USA: We must ask what candidates mean by ‘affordable housing’

As Montgomery County’s campaigns for public office heat up, most of the candidates will drape themselves in the banner of “affordable housing.” But what policies they actually stand by are often at odds with what affordable housing really means, especially for renters.

For a small percentage of renters struggling financially, federal subsidies can help. These include Section 8 vouchers and county and state rent subsidies through the rental assistance program that pays part of a tenant’s rent for limited periods, as well as emergency short-term charity subsidies aimed at preventing evictions through a network of nonprofits.

Then there’s the county’s “crown jewel” of affordable rental housing policy: the Moderately Priced Dwelling Unit program. The MPDU rental program requires some properties to set aside 12.5 percent to 15 percent of available units for people whose income does not exceed about 60 percent of area median income.

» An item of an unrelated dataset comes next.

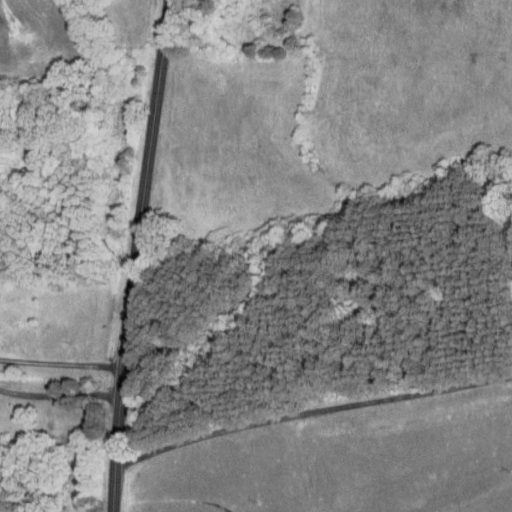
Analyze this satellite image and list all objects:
road: (135, 255)
road: (60, 363)
road: (59, 394)
road: (311, 413)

But preliminary research into these programs finds that only a small percentage of those in need can access them. According to the Housing Opportunities Commission, which manages the region’s Section 8 vouchers, there are about 1,600 voucher-assisted tenants and about 35,000 people on the waiting list.

The assistance programs are temporary, and available for only a small fraction of those who need them. The MPDU program availability, managed by the apartment owners, also suffers from long waiting lists that are not tracked or overseen by the county housing department.

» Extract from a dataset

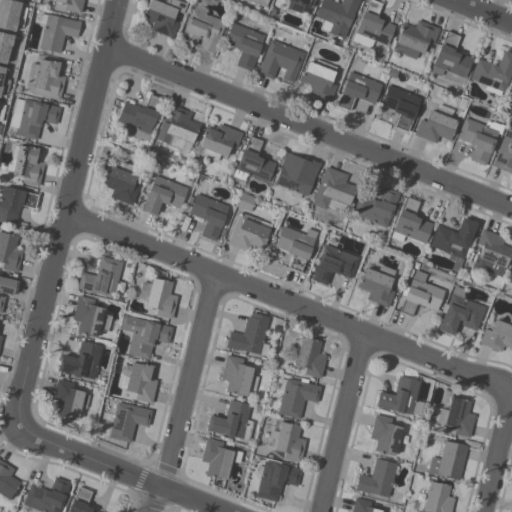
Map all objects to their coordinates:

Yet, most candidates’ platforms that support all or part of strengthening these programs emphasize the notion that affordable housing policy should be concerned primarily with the poor and working poor. They ignore, sometimes intentionally, broader policies that protect everyone from unpredictable and excessive rent increases, unjust eviction, poor maintenance and unresponsive building management and lackadaisical building code enforcement.

Today we are facing an unprecedented rental housing crisis in which affordability, stability and quality housing for a majority of renters are severely at risk. Housing costs in Maryland, even when adjusted for inflation, have more than quadrupled since 1940. The house and garden a postal worker could afford in downtown Silver Spring in the 1950s are now within reach of only the upper middle class. According to Harvard’s Joint Center for Housing Studies, more than a third of senior renters are severely cost-burdened, paying more than 50 percent of their household income for rent, and that figure is expected to rise substantially each year as the population of seniors grows and rents increase annually well beyond the reach of those on low and fixed incomes.

Unstable communities have costs far beyond a single home. When children are forced to move from school to school — some schools in Montgomery County point to a nearly 33 percent annual mobility rate — academic achievement suffers. For seniors, the disabled and working families, indeed everyone else who chose their housing to be near jobs, transportation, health services, schools and family or to plant social and economic roots, housing needs go far deeper than simple shelter. Instability affects community health, investment choices, social engagement and crime rates.

Candidates may talk the talk of “affordable housing,” but what the voters must look for is whether they support policies that truly protect and preserve affordability or simply pay lip service to a few programs that help a small percentage of the population while supporting massive public investments that ultimately increase the profits of their biggest donors — the landlord and developer industries.

Serious pro-affordable housing candidates support rent stabilization, just-cause eviction laws that require landlords to justify an eviction, aggressive building code and renters’ rights enforcement and housing court reform so that courts summonses cannot be used as a weapon for landlord retaliation but as a bulwark against it. There are a range of programs to help the poor while building moderately priced housing for our community workforce. But with nearly 40 percent of county residents now living in rental housing, a figure up from about 24 percent in 2008 and still growing, voters need to ask candidates what they really mean by “affordable housing” and what costs we will face by failing to support policies that protect us all.